Real-World and Simulated Transfer Experiments
Cross-portfolio transfer from GCD (loans) to UP5 (bonds) elucidates the impact of domain and schema mismatch. TL significantly boosts predictive accuracy and lowers error in small target data regimes. The best results are obtained by pretraining on the shared feature subset and then fine-tuning on all available UP5 features, highlighting the importance of strict schema alignment at pretraining for optimal transfer.

Figure 6: Cross-portfolio GCD→UP5 transfer—TL (shared→full) achieves highest R2 and lowest MAE in sparse-target regimes.
Extensive controlled Monte Carlo simulations allow systematic variation of shift intensity, target sample size, and schema overlap. FT–MDN–T is robust to covariate and conditional shifts but is challenged by strong label shift, where RR marginal distributions diverge substantially between domains. The model is consistently sample-efficient: pretraining accelerates downstream performance and is especially critical when target-labeled data is severely limited.
Figure 7: FT–MDN–T provides transfer benefits across all heterogeneity regimes; XGBoost is unstable under feature schema mismatch.
Figure 9: R2 degrades only mildly under covariate/conditional shift, but label shift severely impacts all models, with FT–MDN–T most robust.
Figure 10: Pretraining significantly boosts performance when target data is scarce, but benefits diminish as nt increases.

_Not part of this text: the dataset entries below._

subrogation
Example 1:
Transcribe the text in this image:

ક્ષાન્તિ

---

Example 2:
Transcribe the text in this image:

Practical and Theoretical Implications
The results provide strong evidence for the value of feature-aware, distributional TL architectures in credit risk applications. Practitioners should leverage TL chiefly when target data is limited, feature overlap is moderate, and label distributions are not heavily divergent. The integration of categorical embeddings and token-level masking allows for practical deployment in environments characterized by ad hoc, evolving feature schemas—an omnipresent reality in operational lending systems.
FT–MDN–T's capacity for full conditional density estimation is particularly salient in applications like stress-testing and tail-risk analysis, where accurate modeling of multimodal and heavy-tailed RR distributions is non-negotiable.

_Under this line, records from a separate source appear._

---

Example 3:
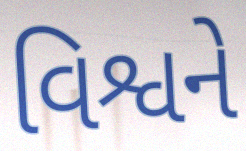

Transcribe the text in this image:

વિશ્વને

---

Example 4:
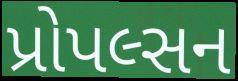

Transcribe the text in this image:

પ્રોપલ્સન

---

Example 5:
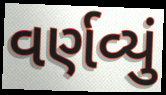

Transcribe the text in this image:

વર્ણવ્યું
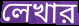
লেখার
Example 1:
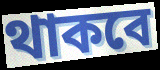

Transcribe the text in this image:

থাকবে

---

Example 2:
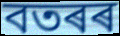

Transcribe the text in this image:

বতৰৰ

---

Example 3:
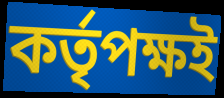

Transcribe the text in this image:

কৰ্তৃপক্ষই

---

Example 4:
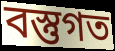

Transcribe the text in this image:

বস্তুগত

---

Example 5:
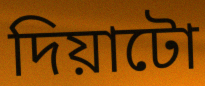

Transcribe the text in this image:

দিয়াটো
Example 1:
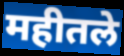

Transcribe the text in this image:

महीतले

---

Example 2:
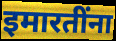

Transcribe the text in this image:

इमारतींना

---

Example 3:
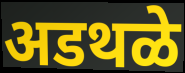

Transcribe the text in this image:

अडथळे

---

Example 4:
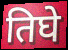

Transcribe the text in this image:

तिघे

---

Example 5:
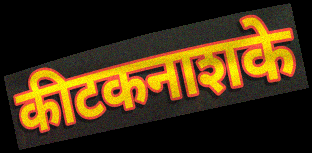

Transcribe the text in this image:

कीटकनाशके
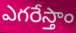
ఎగరేస్తాం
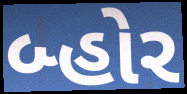
બ્હોર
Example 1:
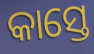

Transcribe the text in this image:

କାସ୍ତେ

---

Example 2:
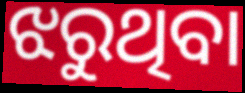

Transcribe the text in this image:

ଝରୁଥିବା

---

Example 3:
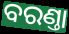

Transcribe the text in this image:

ବରଣ୍ତା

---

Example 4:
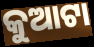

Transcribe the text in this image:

କୁଆଟା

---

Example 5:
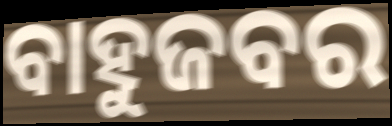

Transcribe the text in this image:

ବାହୁଜବର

From a theoretical stance, the findings delineate the operational boundaries of TL under heterogeneous schema and distributional shift, underscoring that label shift remains the limiting factor for effective model reuse. The approach provides a foundation for extending transformer-based tabular TL beyond the credit domain, especially in structured data environments where missingness and heterogeneity are normative.
Directions for Future Research
Explicit integration of label-shift correction—potentially via domain-adversarial training or semi-supervised techniques—remains an open direction. Evaluations that emphasize calibration and risk-distribution alignment, beyond mean and R2, will further improve risk-sensitive applications. Moreover, deploying FT–MDN–T within test-time adaptation regimes could address settings with dynamic or unobserved target shifts.
Conclusion
FT–MDN–Transformer advances transfer learning for RR prediction by supporting heterogeneous feature spaces, explicitly modeling recovery distribution shape, and offering robust performance under a spectrum of distributional and schema shifts. TL delivers its strongest gains in the low-data regime and with moderate feature and label alignment. However, substantial label shift remains the primary challenge, and schema-aligned pretraining is often superior to full-feature pretraining when domain gaps are large. These insights inform both applied risk management and further methodological development in TL for tabular structured data, with implications for any domain facing distributional heterogeneity and data scarcity.